## Exercise details
How many of the lines below contain the string "Assign"? Count them and reply with the number alone.

## Extracted entries
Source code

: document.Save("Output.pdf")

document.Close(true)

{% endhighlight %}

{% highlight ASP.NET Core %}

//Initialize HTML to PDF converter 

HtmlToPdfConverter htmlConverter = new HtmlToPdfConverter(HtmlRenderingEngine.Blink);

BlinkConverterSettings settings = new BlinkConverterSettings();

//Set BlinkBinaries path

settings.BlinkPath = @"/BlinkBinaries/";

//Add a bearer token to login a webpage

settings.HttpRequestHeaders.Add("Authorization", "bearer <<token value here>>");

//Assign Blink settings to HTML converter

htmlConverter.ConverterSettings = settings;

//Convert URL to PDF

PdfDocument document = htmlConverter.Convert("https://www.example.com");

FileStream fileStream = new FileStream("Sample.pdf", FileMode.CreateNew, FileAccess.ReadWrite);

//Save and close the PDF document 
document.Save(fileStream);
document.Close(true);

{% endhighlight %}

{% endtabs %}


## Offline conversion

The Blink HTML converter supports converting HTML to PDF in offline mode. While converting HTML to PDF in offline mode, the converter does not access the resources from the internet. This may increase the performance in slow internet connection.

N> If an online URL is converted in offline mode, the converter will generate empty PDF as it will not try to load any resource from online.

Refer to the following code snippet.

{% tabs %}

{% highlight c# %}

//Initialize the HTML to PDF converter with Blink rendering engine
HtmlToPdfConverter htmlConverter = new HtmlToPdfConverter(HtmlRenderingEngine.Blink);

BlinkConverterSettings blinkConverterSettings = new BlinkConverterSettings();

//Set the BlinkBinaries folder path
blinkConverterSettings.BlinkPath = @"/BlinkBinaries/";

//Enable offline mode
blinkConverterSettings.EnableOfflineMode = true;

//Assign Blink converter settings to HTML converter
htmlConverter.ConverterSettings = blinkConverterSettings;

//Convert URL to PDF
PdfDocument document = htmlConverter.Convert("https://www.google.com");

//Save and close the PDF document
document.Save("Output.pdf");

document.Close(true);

## Task result
2